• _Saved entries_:
Segment Open
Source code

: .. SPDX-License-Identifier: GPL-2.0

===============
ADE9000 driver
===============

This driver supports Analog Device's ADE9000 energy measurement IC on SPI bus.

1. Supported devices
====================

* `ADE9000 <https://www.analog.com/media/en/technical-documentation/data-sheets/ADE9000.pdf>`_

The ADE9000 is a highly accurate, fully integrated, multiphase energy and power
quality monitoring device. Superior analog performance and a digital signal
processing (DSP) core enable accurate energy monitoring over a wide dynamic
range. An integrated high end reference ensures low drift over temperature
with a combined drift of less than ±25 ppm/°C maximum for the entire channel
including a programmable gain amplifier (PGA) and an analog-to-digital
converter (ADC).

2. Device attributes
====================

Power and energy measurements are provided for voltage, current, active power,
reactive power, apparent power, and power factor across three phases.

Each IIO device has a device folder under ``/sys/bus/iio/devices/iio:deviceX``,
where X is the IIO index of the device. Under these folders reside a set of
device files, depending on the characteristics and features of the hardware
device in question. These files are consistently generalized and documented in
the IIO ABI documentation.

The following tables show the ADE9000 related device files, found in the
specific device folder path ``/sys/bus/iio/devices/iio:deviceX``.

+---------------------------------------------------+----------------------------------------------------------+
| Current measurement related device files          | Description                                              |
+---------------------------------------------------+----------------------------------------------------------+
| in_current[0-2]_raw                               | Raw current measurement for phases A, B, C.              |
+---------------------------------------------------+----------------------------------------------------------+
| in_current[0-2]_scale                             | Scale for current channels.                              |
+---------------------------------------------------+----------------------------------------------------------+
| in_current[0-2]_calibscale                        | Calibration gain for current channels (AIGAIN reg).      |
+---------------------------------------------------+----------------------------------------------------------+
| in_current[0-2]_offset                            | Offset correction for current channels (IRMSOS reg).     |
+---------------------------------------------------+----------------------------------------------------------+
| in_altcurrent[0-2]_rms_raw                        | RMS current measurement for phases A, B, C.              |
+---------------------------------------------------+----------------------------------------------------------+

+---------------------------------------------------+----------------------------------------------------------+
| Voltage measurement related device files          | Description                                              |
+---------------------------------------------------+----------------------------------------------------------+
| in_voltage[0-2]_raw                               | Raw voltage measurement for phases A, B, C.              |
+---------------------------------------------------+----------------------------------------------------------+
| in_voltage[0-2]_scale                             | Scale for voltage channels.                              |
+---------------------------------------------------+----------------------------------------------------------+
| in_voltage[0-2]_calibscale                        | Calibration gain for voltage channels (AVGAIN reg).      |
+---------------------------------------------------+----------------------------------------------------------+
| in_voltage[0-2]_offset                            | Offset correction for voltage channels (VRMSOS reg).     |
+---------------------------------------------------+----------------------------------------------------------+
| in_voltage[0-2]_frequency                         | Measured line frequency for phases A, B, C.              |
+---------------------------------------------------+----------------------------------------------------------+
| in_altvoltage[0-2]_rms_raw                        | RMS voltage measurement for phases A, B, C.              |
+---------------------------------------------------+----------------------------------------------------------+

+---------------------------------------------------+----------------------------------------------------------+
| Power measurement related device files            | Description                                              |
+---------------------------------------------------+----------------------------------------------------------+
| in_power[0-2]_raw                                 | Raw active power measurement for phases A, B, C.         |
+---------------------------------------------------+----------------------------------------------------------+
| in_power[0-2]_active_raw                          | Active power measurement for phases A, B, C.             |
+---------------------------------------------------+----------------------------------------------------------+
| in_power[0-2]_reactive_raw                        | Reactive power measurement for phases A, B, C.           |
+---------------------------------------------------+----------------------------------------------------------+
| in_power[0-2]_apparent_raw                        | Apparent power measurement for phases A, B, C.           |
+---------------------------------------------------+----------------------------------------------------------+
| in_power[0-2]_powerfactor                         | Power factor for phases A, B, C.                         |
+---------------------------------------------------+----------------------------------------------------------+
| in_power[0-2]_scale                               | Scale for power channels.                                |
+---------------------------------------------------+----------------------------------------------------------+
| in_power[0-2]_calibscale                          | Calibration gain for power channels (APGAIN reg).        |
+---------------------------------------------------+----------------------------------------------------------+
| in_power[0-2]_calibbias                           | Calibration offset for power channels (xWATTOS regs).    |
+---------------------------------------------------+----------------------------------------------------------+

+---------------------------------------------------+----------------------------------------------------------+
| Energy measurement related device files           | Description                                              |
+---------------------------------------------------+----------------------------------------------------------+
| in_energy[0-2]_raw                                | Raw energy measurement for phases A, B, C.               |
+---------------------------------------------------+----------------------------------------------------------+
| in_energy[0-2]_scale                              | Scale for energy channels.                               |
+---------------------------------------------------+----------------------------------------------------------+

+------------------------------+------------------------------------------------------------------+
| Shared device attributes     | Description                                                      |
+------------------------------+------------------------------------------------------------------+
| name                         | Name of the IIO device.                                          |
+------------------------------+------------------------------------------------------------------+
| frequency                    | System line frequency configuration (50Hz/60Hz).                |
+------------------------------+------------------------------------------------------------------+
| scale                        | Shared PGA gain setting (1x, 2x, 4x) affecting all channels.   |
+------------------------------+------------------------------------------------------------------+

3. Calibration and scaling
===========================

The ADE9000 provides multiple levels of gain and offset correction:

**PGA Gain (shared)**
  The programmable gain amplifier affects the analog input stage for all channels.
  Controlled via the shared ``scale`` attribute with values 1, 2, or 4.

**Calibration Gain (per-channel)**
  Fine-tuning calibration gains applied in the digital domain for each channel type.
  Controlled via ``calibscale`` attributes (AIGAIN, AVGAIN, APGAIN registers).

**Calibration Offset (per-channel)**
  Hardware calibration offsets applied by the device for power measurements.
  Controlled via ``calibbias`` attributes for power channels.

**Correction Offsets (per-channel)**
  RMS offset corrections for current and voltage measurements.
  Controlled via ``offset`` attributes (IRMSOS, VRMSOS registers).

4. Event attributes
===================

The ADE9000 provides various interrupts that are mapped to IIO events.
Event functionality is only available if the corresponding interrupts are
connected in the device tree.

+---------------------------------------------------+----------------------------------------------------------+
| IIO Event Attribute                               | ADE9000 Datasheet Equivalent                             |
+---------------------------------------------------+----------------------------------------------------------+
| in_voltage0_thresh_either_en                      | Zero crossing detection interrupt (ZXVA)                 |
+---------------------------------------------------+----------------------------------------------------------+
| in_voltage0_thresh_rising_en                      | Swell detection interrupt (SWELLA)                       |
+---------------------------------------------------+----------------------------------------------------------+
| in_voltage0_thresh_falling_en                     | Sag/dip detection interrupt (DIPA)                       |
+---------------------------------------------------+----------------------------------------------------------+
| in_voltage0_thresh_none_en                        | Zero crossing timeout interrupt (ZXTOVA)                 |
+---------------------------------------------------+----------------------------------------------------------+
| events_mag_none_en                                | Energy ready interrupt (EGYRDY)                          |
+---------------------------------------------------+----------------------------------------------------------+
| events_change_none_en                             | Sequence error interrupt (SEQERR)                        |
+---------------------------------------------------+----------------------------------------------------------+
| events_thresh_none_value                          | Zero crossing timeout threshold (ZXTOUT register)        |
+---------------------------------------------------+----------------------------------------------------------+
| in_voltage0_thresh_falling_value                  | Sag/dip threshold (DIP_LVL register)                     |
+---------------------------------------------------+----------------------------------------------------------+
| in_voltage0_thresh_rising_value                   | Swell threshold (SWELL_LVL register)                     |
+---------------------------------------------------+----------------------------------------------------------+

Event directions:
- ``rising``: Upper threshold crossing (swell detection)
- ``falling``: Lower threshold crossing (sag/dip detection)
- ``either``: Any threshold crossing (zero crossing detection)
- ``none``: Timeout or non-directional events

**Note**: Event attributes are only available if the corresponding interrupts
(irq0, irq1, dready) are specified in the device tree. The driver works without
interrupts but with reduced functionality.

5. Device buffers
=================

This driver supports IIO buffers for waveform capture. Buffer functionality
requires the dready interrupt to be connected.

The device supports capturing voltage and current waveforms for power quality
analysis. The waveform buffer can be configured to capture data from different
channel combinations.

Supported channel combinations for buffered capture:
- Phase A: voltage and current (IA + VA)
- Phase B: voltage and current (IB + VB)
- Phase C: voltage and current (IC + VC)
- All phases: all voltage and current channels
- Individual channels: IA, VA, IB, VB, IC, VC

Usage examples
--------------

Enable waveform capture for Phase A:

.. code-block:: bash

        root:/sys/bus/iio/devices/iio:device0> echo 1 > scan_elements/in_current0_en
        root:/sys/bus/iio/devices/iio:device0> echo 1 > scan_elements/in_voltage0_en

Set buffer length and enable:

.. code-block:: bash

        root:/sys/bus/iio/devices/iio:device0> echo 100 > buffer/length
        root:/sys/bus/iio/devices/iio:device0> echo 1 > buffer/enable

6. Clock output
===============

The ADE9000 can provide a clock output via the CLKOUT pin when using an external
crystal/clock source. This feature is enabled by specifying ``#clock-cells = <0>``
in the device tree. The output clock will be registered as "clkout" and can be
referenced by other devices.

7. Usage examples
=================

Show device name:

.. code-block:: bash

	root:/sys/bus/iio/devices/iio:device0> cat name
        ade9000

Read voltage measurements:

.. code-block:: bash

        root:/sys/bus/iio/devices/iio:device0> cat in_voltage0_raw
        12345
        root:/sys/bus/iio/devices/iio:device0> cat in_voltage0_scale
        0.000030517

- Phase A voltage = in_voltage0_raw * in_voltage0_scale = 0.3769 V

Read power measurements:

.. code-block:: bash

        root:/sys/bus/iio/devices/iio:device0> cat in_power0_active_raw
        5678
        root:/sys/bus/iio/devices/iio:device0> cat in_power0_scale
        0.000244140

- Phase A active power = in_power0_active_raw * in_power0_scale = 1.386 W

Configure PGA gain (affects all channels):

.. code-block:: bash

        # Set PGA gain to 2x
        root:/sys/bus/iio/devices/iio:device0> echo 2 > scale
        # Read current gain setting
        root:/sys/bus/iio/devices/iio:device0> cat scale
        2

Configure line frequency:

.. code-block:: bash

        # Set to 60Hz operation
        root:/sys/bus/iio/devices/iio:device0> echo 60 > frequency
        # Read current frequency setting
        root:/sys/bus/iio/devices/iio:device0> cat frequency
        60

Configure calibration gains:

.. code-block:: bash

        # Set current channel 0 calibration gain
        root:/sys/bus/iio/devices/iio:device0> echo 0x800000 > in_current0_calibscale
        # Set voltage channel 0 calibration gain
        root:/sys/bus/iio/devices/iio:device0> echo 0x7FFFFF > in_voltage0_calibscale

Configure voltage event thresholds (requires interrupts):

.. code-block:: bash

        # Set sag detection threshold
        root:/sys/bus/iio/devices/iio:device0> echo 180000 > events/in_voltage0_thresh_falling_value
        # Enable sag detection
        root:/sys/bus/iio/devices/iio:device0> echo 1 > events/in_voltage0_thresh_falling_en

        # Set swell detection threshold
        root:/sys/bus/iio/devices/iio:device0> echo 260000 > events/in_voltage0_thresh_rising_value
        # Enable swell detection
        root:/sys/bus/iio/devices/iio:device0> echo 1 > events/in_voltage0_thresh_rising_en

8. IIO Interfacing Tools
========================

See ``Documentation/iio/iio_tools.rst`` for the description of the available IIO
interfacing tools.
Segment Closed
• _What to work on_: Looking at the data above, how many lines hold the string "quality"? Reply with only the number.

• _Finished exercise_: 2